Couldn't happen any too soon for me. And hopefully when shit starts falling, something big and hard will land on Graham. That rat fuck.
@Akhilleus: Your observation that the wingnuts operate on pure emotion reminds me of the Nazi philosopher Alfred Rosenberg's
observation: "We think with our blood."
Barbarossa,
I've never heard that but it's chillingly accurate. In the case of the Nazis it probably also served as a reminder of the necessity of pure Aryan blood to be included as a member of the 1,000 year Reich. In the case of the modern GOP, I suppose the reference would be to ideological purity.
Ya know a McConnell challenge may have possibilities. There have been a few studies in recent years that show that nice looking candidates get more votes. Not across the board, but with voters who watch a lot of TV and who are deemed "low information". If Ashley Judd decides to run, she may pick up some support just on her looks as Lord knows Kentucky appears to be overpopulated with low info voters.
http://www.sciencedaily.com/releases/2011/07/110718121726.htm
The Hagel hearings were predictable on the Republican side and disappointing on the Hagel side. Cruz, McCain and others came off looking like enormous piles of angry ratshit. Cruz in particular had to eat some of his "gotcha" BS. My view of McCain was obscured most of the time by the 2 sets of balls in front of him that he was alternately laving - Petraeus and Netanyahu must have been well satisfied.
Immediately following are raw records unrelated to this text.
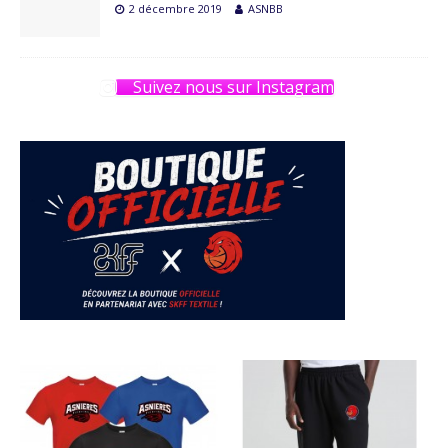
2 décembre 2019
ASNBB
Suivez nous sur Instagram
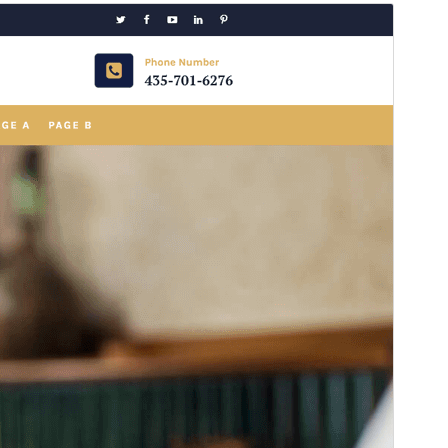
Προεπισκόπηση
Λήψη
Έκδοση
1.1.3
Τελευταία ενημέρωση
26 Ιούν 2026
Ενεργές εγκαταστάσεις
70+
Έκδοση WordPress
6.8
Έκδοση ΡΗΡ
8.0
Αρχική σελίδα θέματος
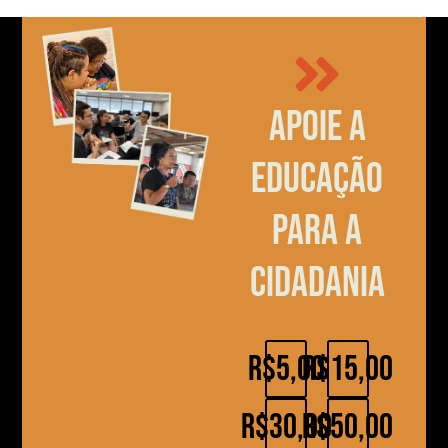
Apoie a
educação
para a
cidadania
R$5,00
R$15,00
R$30,00
R$50,00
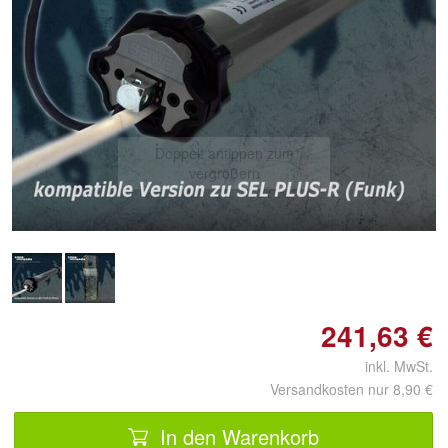
Doppelt antippen zum
vergrößern
241,63 €
inkl. MwSt.
Versandkosten nur 8,90 €
In den Warenkorb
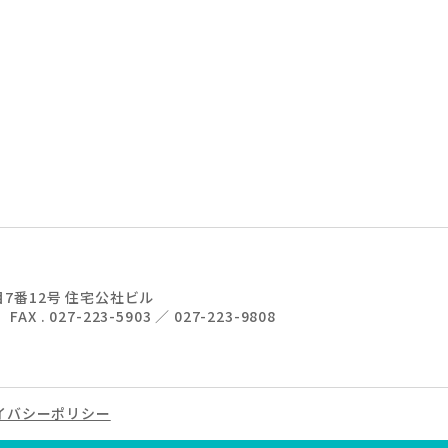
7番12号 住宅公社ビル
11
FAX . 027-223-5903 ／ 027-223-9808
イバシーポリシー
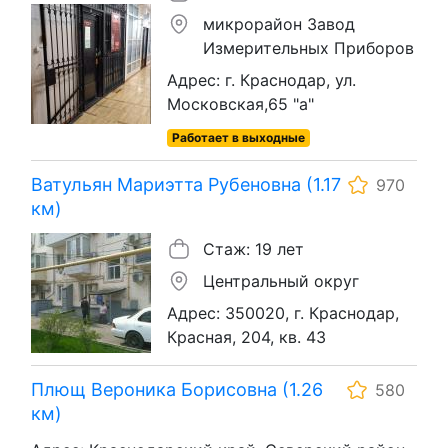
микрорайон Завод
Измерительных Приборов
Адрес: г. Краснодар, ул.
Московская,65 "а"
Работает в выходные
Ватульян Мариэтта Рубеновна (1.17
970
км)
Стаж: 19 лет
Центральный округ
Адрес: 350020, г. Краснодар,
Красная, 204, кв. 43
Плющ Вероника Борисовна (1.26
580
км)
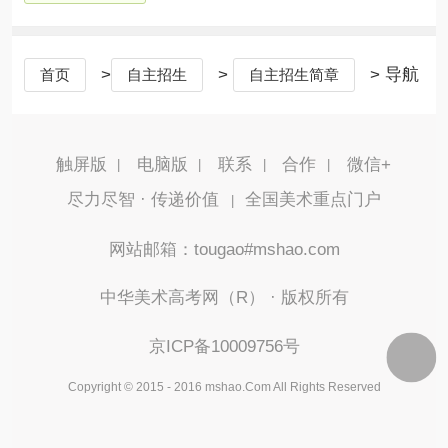
>
>
> 导航
首页
自主招生
自主招生简章
触屏版
电脑版
联系
合作
微信+
尽力尽智 · 传递价值
全国美术重点门户
|
网站邮箱：tougao#mshao.com
中华美术高考网（R） · 版权所有
京ICP备10009756号
Copyright © 2015 - 2016 mshao.Com All Rights Reserved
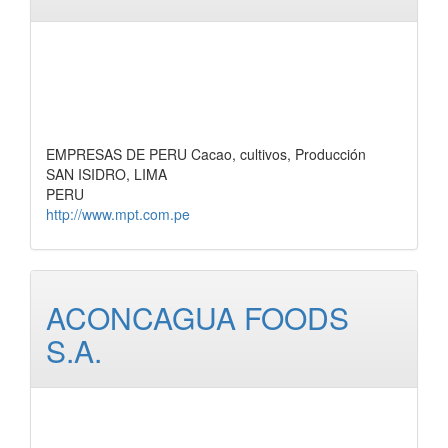
EMPRESAS DE PERU Cacao, cultivos, Producción
SAN ISIDRO, LIMA
PERU
http://www.mpt.com.pe
ACONCAGUA FOODS
S.A.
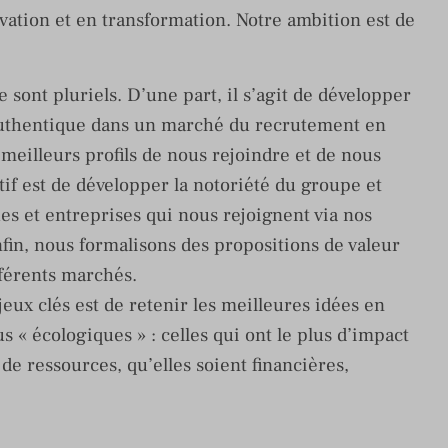
vation et en transformation. Notre ambition est de
 sont pluriels. D’une part, il s’agit de développer
uthentique dans un marché du recrutement en
 meilleurs profils de nous rejoindre et de nous
ctif est de développer la notoriété du groupe et
s et entreprises qui nous rejoignent via nos
fin, nous formalisons des propositions de valeur
férents marchés.
jeux clés est de retenir les meilleures idées en
 « écologiques » : celles qui ont le plus d’impact
e ressources, qu’elles soient financières,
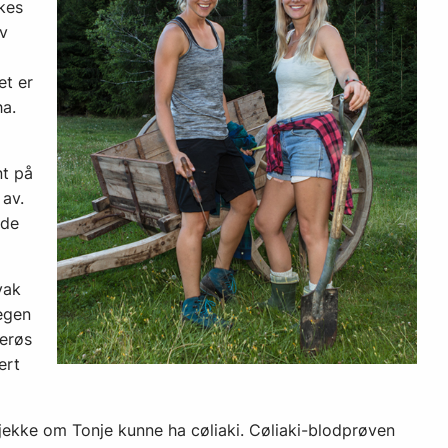
kes
av
et er
 ha.
nt på
 av.
dde
vak
Legen
cerøs
ert
sjekke om Tonje kunne ha cøliaki. Cøliaki-blodprøven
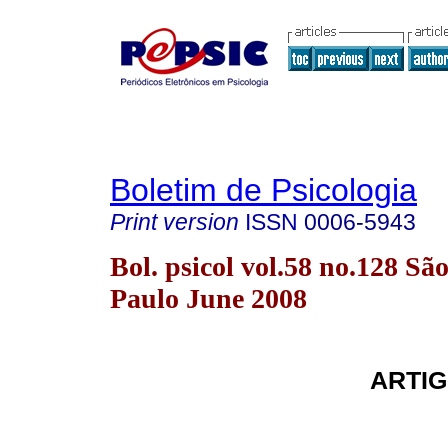
Boletim de Psicologia
Print version
ISSN
0006-5943
Bol. psicol vol.58 no.128 Sã
Paulo June 2008
ARTIG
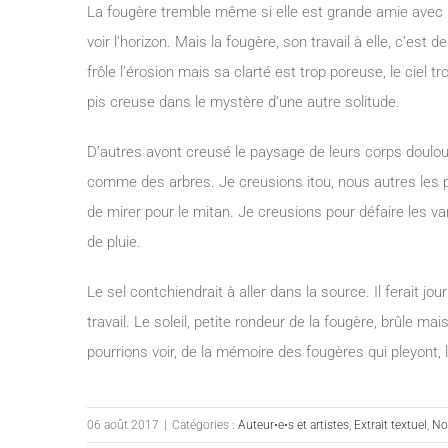
La fougère tremble même si elle est grande amie avec l’
voir l’horizon. Mais la fougère, son travail à elle, c’es
frôle l’érosion mais sa clarté est trop poreuse, le ciel tr
pis creuse dans le mystère d’une autre solitude.
D’autres avont creusé le paysage de leurs corps doulou
comme des arbres. Je creusions itou, nous autres les 
de mirer pour le mitan. Je creusions pour défaire les v
de pluie.
Le sel contchiendrait à aller dans la source. Il ferait jo
travail. Le soleil, petite rondeur de la fougère, brûle mais
pourrions voir, de la mémoire des fougères qui pleyont, la 
06 août 2017
|
Catégories :
Auteur•e•s et artistes
,
Extrait textuel
,
No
I thought at least 1/2 the questions were appropriately directed at a nominee for Secretary of State, not Secretary of Defense. It wasn't so much about Hagel as it was more of the usual vitriol at Obama. I wish Hilary Clinton could have been Hagel's surrogate. He seemed surprised by the hostility, in which case he was either naive or was ill prepared. A person commenting on another blog had a great idea before the hearing, the suggestion was that Hagel rip his shirt open, slap a magnet on his chest, and just say any questions? Might have been a better plan.
@Kate
I listened to an interview with Nick Turse on Fresh Air earlier this week. Sadly, My Lai was "the tip of the iceberg". As angry, disturbed and horrified as I felt, I did find some solace and hope in hearing that there were American soldiers who tried to intervene and prevent the atrocities committed. It's deeply sad to learn that the American military can be just as savage as those in countries which we condemn. Big sigh......
Diane,
Love the magnet idea but I doubt it would have found much purchase with the GOP chicken hawks.
Sending people off to die is their forte, not actually, you know, doing any of the soldiering themselves. I mean, shit, you could get hurt that way! That stuff is for blah people and poor white trash, not masters of the senate.
McCain, while no chicken hawk, is a walking, talking, blowharding bile factory who needs everyone to admit that he's right, he's always been right, and always will be right. Anyone who insults his wife as he so notoriously did in front of reporters needs to be kept under observation or at least locked up in the garage when company comes.
Maybe give him some pins and a Sarah Palin doll.
@Marie: Sorry for the confusion re: the quotes. I thought that putting them in at the beginning of the first paragraph and closing with the second would suffice.